# WHAT TO PRODUCE
Please write out the whole listing below line for line, with every character unchanged, and leave the pictures out.

# SUPPLIED MATERIAL
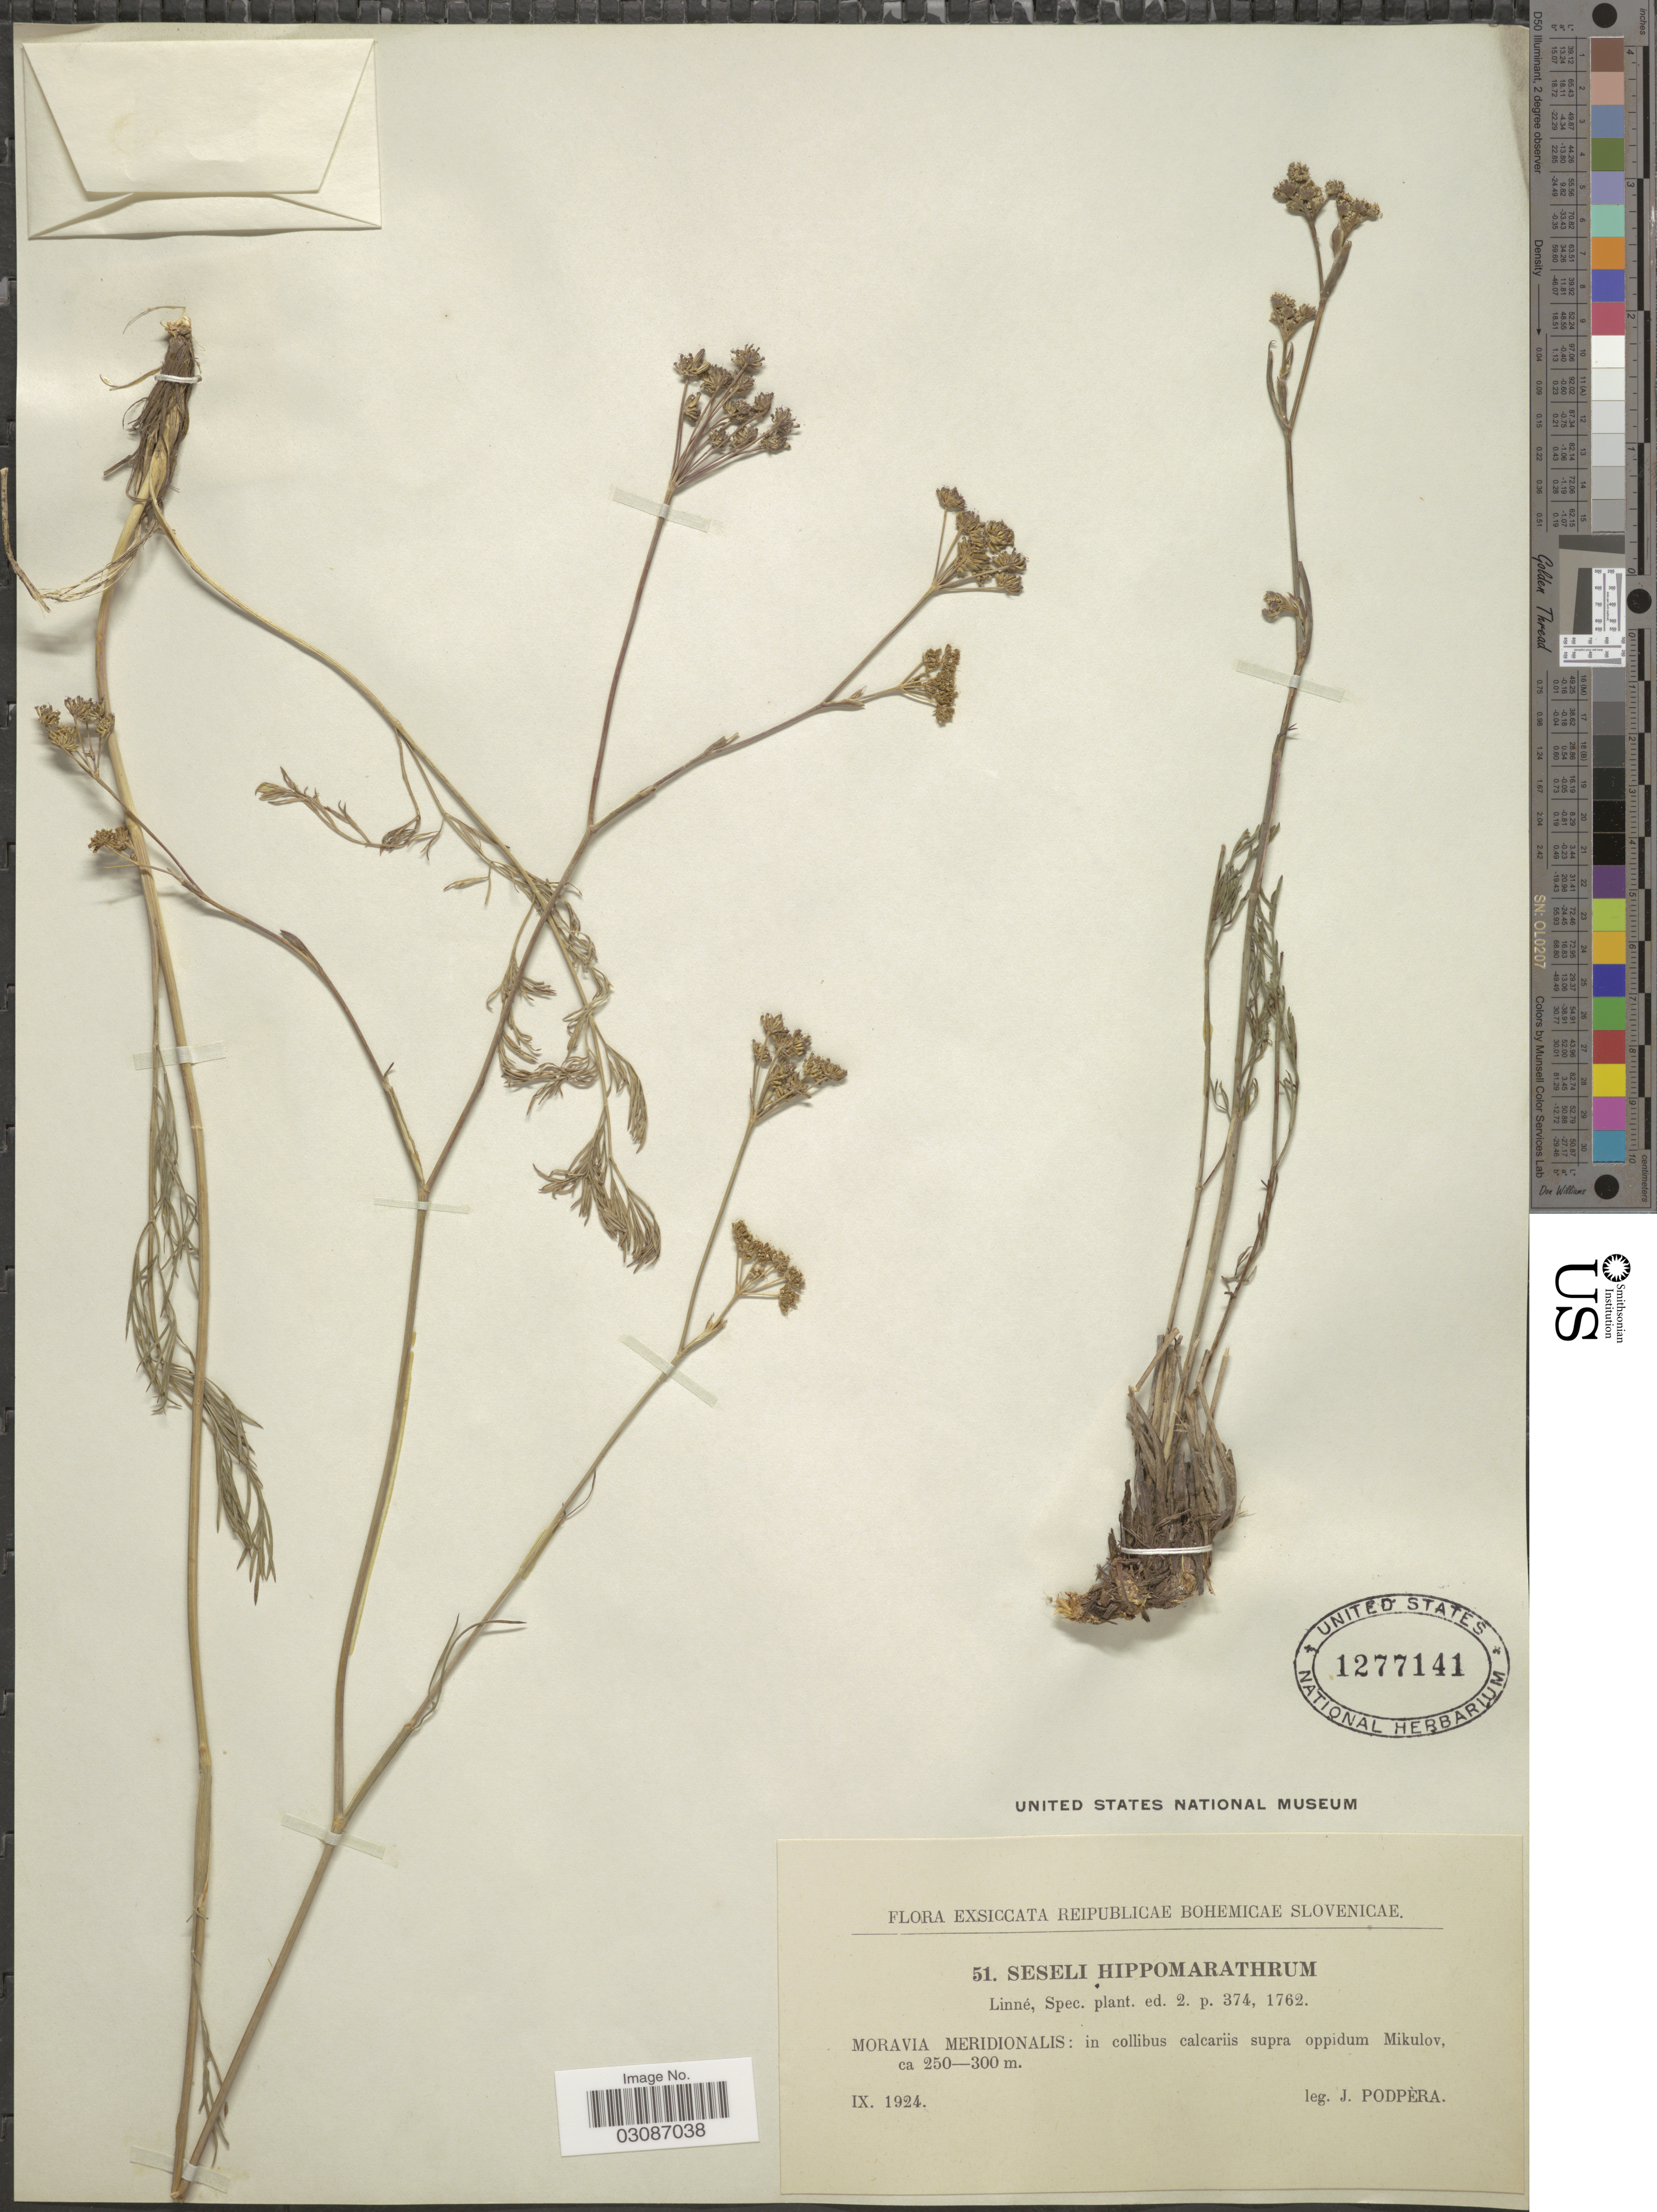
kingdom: Plantae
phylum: Tracheophyta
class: Magnoliopsida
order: Apiales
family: Apiaceae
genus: Seseli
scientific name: Seseli hippomarathrum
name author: Jacq.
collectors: J. Podpera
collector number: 51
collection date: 1924-09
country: Czechia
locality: Moravia Meridionalis: in collibus calcariis supra oppidum Mikulov.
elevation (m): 250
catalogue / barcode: US 1277141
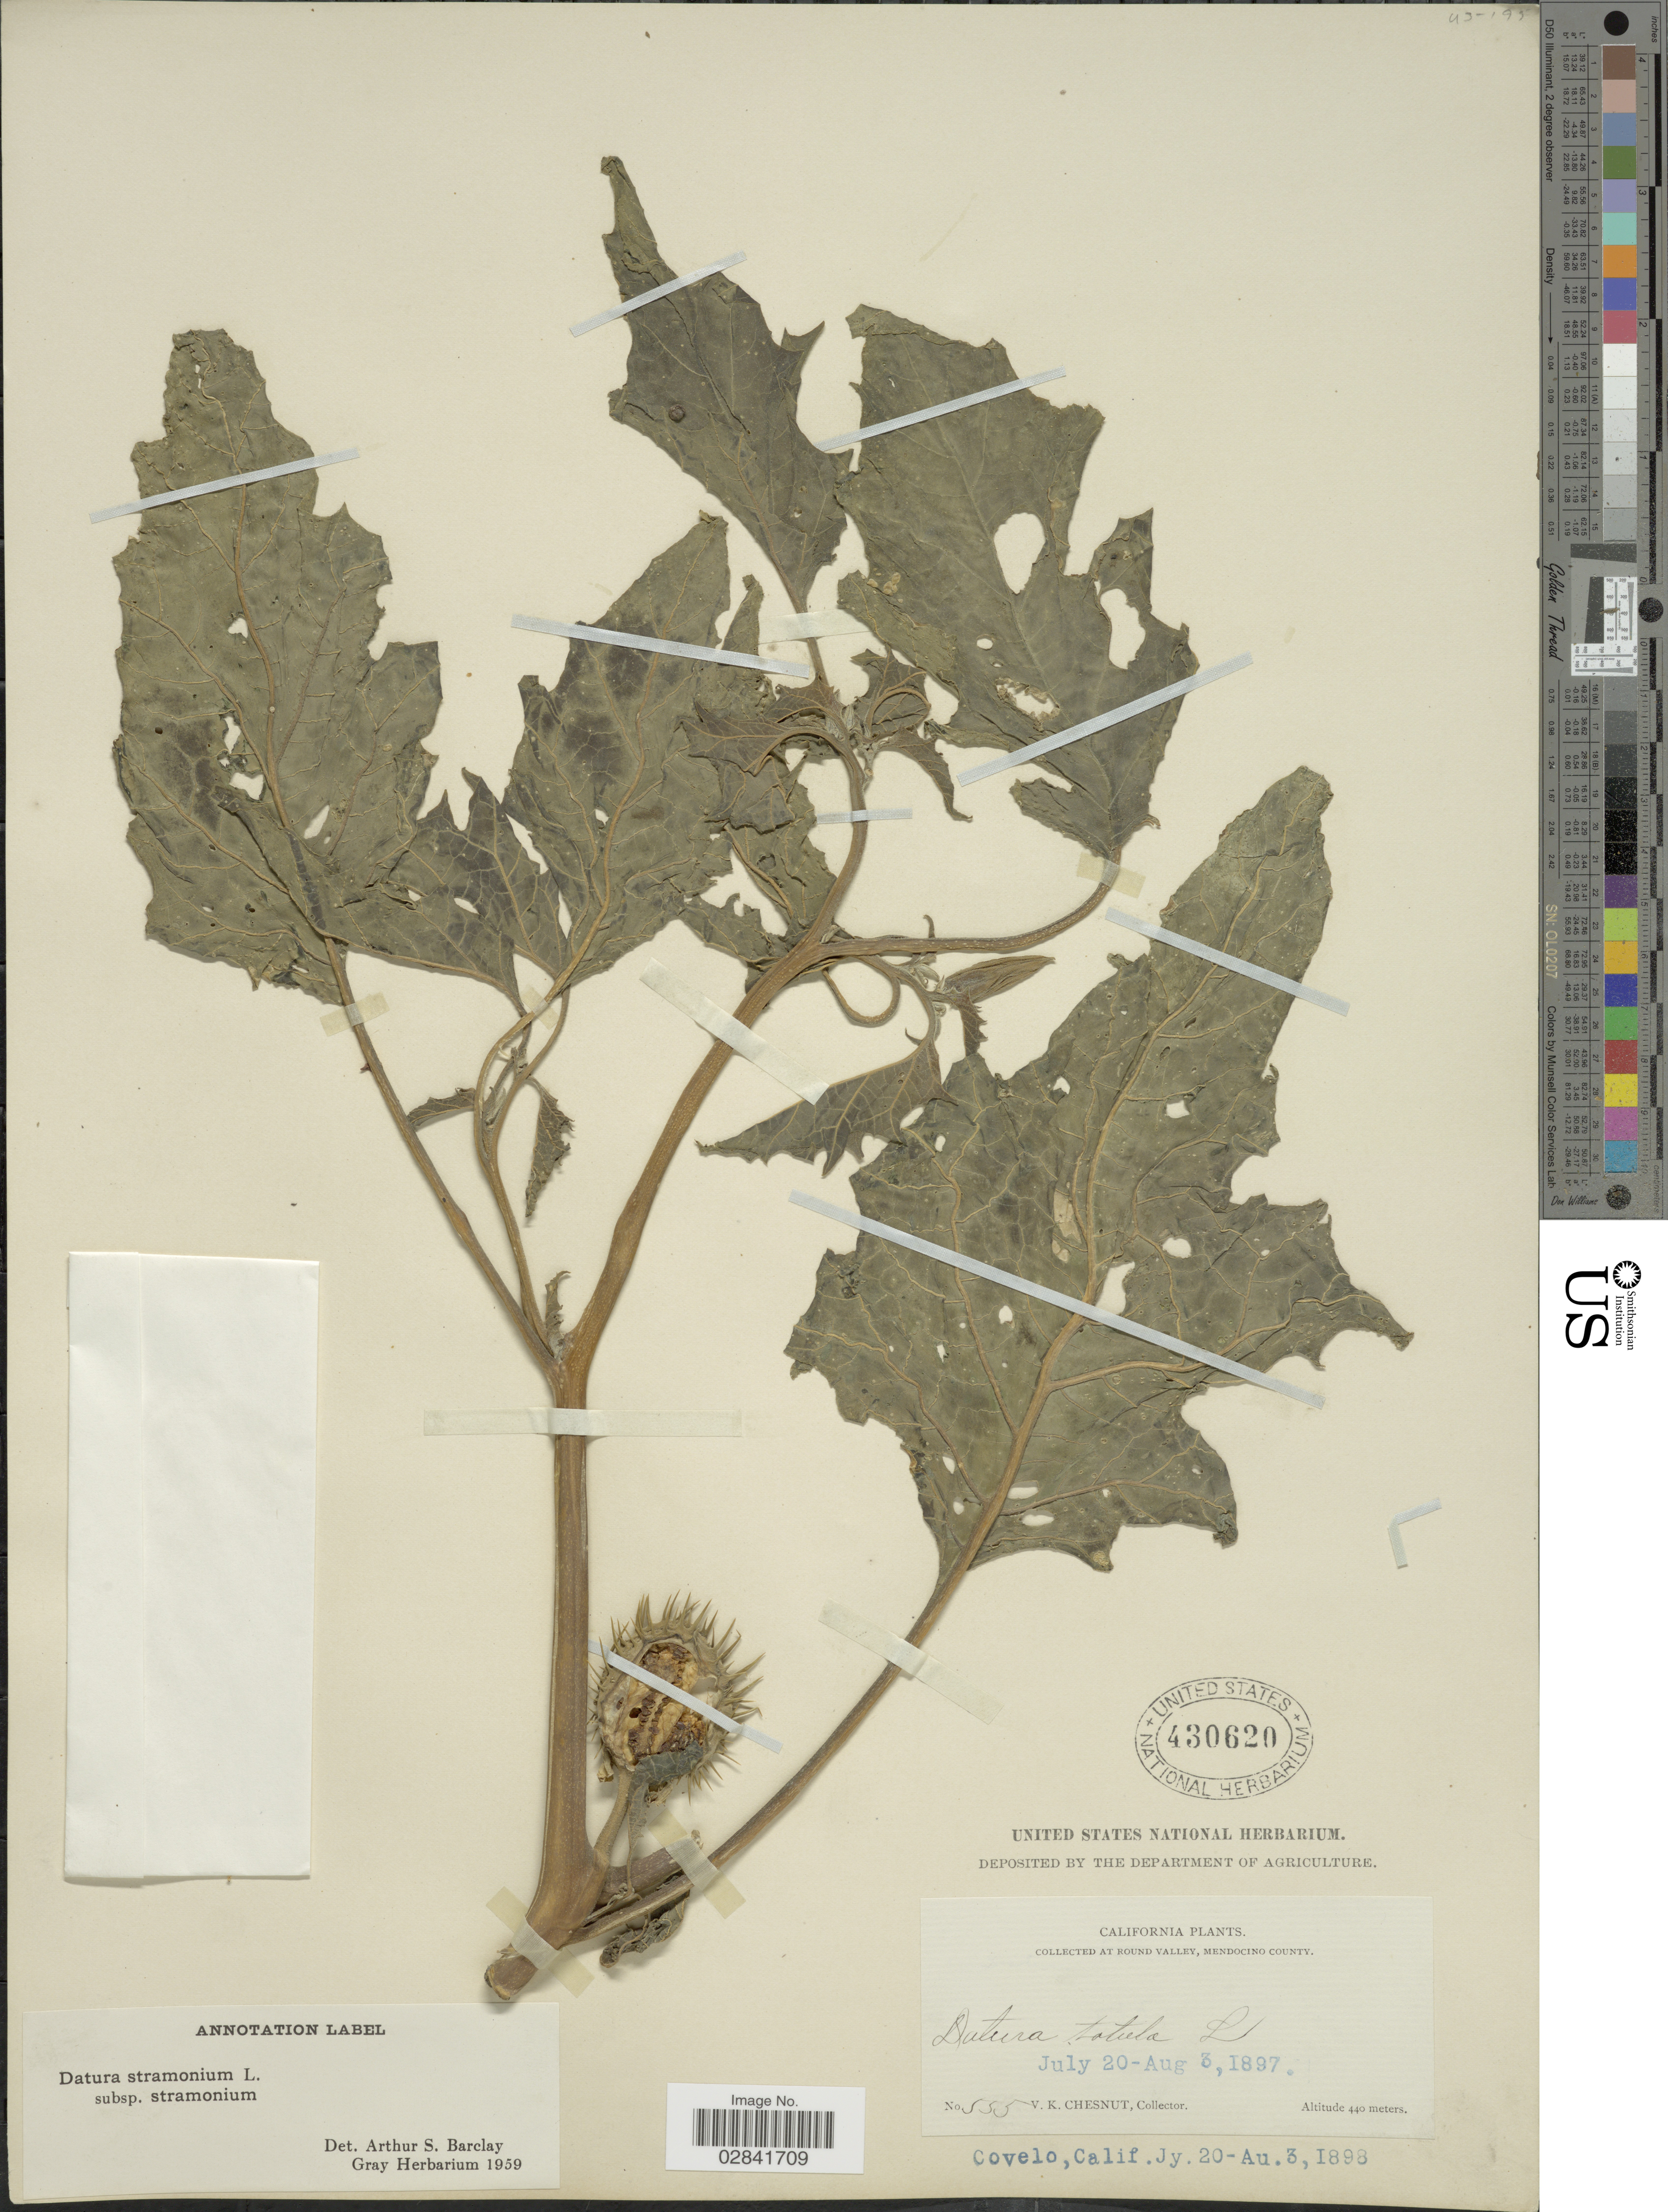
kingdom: Plantae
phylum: Tracheophyta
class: Magnoliopsida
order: Solanales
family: Solanaceae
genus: Datura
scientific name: Datura stramonium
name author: L.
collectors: V. Chesnut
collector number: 555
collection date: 1897-07-20/1898-08-03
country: United States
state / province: California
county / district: Mendocino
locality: Covelo. At Round Valley, Mendocino County.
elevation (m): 440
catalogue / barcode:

# PROBLEM SOLUTION
kingdom: Plantae
phylum: Tracheophyta
class: Magnoliopsida
order: Apiales
family: Apiaceae
genus: Seseli
scientific name: Seseli hippomarathrum
name author: Jacq.
collectors: J. Podpera
collector number: 51
collection date: 1924-09
country: Czechia
locality: Moravia Meridionalis: in collibus calcariis supra oppidum Mikulov.
elevation (m): 250
catalogue / barcode: US 1277141
kingdom: Plantae
phylum: Tracheophyta
class: Magnoliopsida
order: Solanales
family: Solanaceae
genus: Datura
scientific name: Datura stramonium
name author: L.
collectors: V. Chesnut
collector number: 555
collection date: 1897-07-20/1898-08-03
country: United States
state / province: California
county / district: Mendocino
locality: Covelo. At Round Valley, Mendocino County.
elevation (m): 440
catalogue / barcode:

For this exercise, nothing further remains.